"How do the peacekeeping talks, which had been underway in Kiev over the past few weeks, correlate with the Minsk agreements as of February 12?" Churkin said on air of Russia’s LifeNews television channel. "What was the initial concern?"
Earlier in the day Ukraine’s mission to the EU officially handed over a letter to Brussels requesting that the Council of the European Union should consider deploying peacekeepers to the country’s east. According to the Ukrainian Foreign Ministry, the mission requested that Europeans should "properly consider this issue and launch consultations on the start of the EU operation as part of common security and defense policy."

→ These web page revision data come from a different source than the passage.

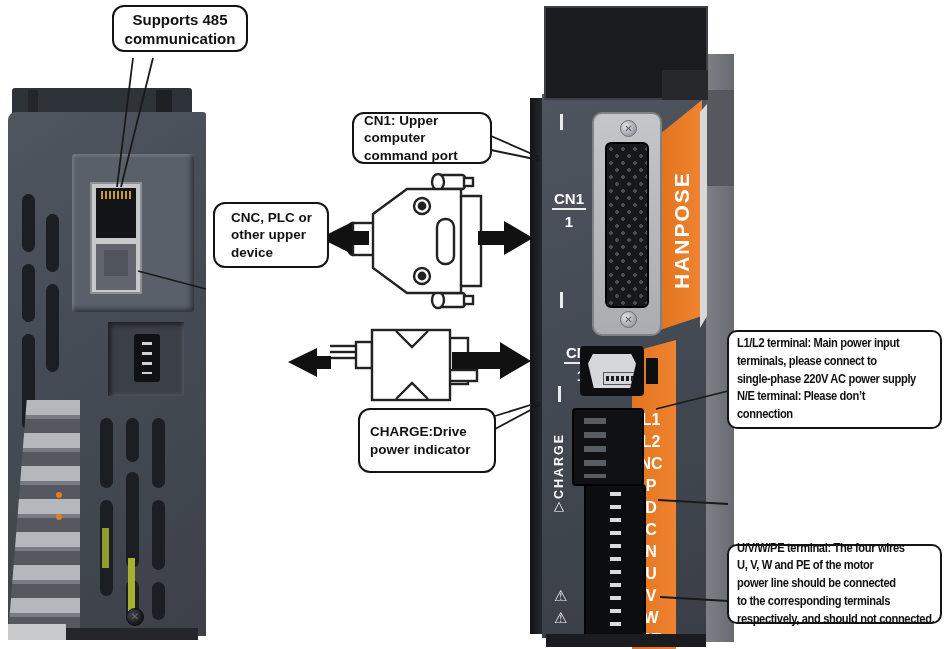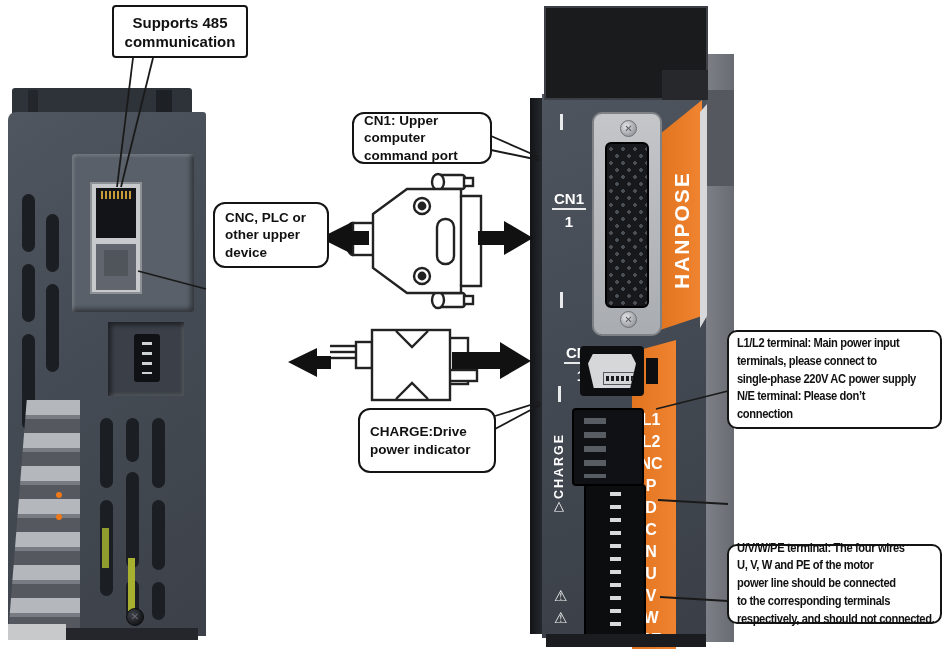--- a/index.html
+++ b/index.html
@@ -9,24 +9,24 @@
 
   .abs { position:absolute; }
 
   
   .callout {
     position:absolute; background:#fff; border:2.5px solid #141414; border-radius:12px;
     color:#111; font-weight:bold; white-space:pre; z-index:6;
     display:flex; align-items:center;
   }
   .callout .txt { transform-origin:left center; }
-  #co-485 { left:112px; top:5px; width:136px; height:53px; justify-content:center; text-align:center;
-            font-size:15px; line-height:19px; border-radius:4px; }
+  #co-485 { left:112px; top:5px; width:136px; height:47px; justify-content:center; text-align:center;
+            font-size:15px; line-height:19px; border-radius:12px; }
   #co-cn1 { left:352px; top:112px; width:140px; height:52px; padding:4px 10px; font-size:13.5px; line-height:17.5px; }
-  #co-cnc { left:213px; top:202px; width:116px; height:66px; padding:4px 10px; font-size:13.5px; line-height:17.5px; }
+  #co-cnc { left:213px; top:202px; width:116px; height:66px; padding:4px 16px; font-size:13.5px; line-height:17.5px; }
   #co-charge { left:358px; top:408px; width:138px; height:65px; padding:4px 10px; font-size:13.5px; line-height:18px; }
   .infobox { left:727px; width:215px; padding:5px 8px; font-size:12px; line-height:17.8px;
              letter-spacing:-0.4px; border-radius:10px; border-width:2px; }
   .infobox .txt { transform:scaleX(0.93); }
   #ib-l1l2 { top:330px; height:99px; }
   #ib-pdc { top:432px; height:108px; line-height:17.2px; }
   #ib-uvwpe { top:544px; height:80px; }
 
   
   #left-device { left:8px; top:88px; width:198px; height:561px; z-index:2; }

"There was not a word mentioned by the Ukrainian side about a peacekeeping operation during the 17-hour talks in Minsk between the Normandy Four leaders," Churkin said. "Everyone proceeded from the stance in favor of the continued OSCE mission’s work."
"A decision to expand the special monitoring [OSCE] mission, which had been already working there for quite a while, was made recently," Churkin said. "They [observers] are on the scene and their main task is to monitor the heavy weaponry pullout, which, in general terms, is already underway."
On Tuesday, the Ukrainian parliament, the Verkhovna Rada, adopted an address to the UN Security Council and the European Council requesting the deployment of peacekeepers to Ukraine. The document was submitted by President Pyotr Poroshenko.
Poroshenko signed a decree on March 2 to enact a resolution of Ukraine’s National Security and Defense Council on asking the UN and the European Union to stage an international peacekeeping operation in Ukraine.
The heads of the self-proclaimed Donetsk and Luhansk People’s Republics, Alexander Zakharchenko and Igor Plotnitsky respectively, said in a joint statement on Wednesday that the request was against the logics of the peace plan envisaged by the Minsk accords.
The Belarusian capital of Minsk hosted on February 12 summit talks of Normandy Four leaders - Russian President Vladimir Putin, Ukrainian President Petro Poroshenko, French President Francois Hollande and German Chancellor Angela Merkel.
The over 16-hour marathon summit negotiations ended in a package of agreements, which in particular envisaged ceasefire between the Ukrainian conflicting sides starting from midnight on February 15.
Prior to the summit talks Minsk also hosted the meeting of the Contact Group on Ukraine involving Ukraine’s ex-president Leonid Kuchma, Kiev’s special representative for humanitarian issues Viktor Medvedchuk, the leaders of the self-proclaimed Donetsk and Luhansk People’s Republics Alexander Zakharchenko and Igor Plotnitsky, and Russia’s ambassador to Ukraine Mikhail Zurabov and OSCE’s envoy Heidi Tagliavini, who both acted as mediators.
As a result of the meeting, it was announced that an agreement was reached on the ceasefire in certain districts of the Donetsk and Luhansk regions, the heavy weaponry pullout and measures on a long-term political settlement of the crisis.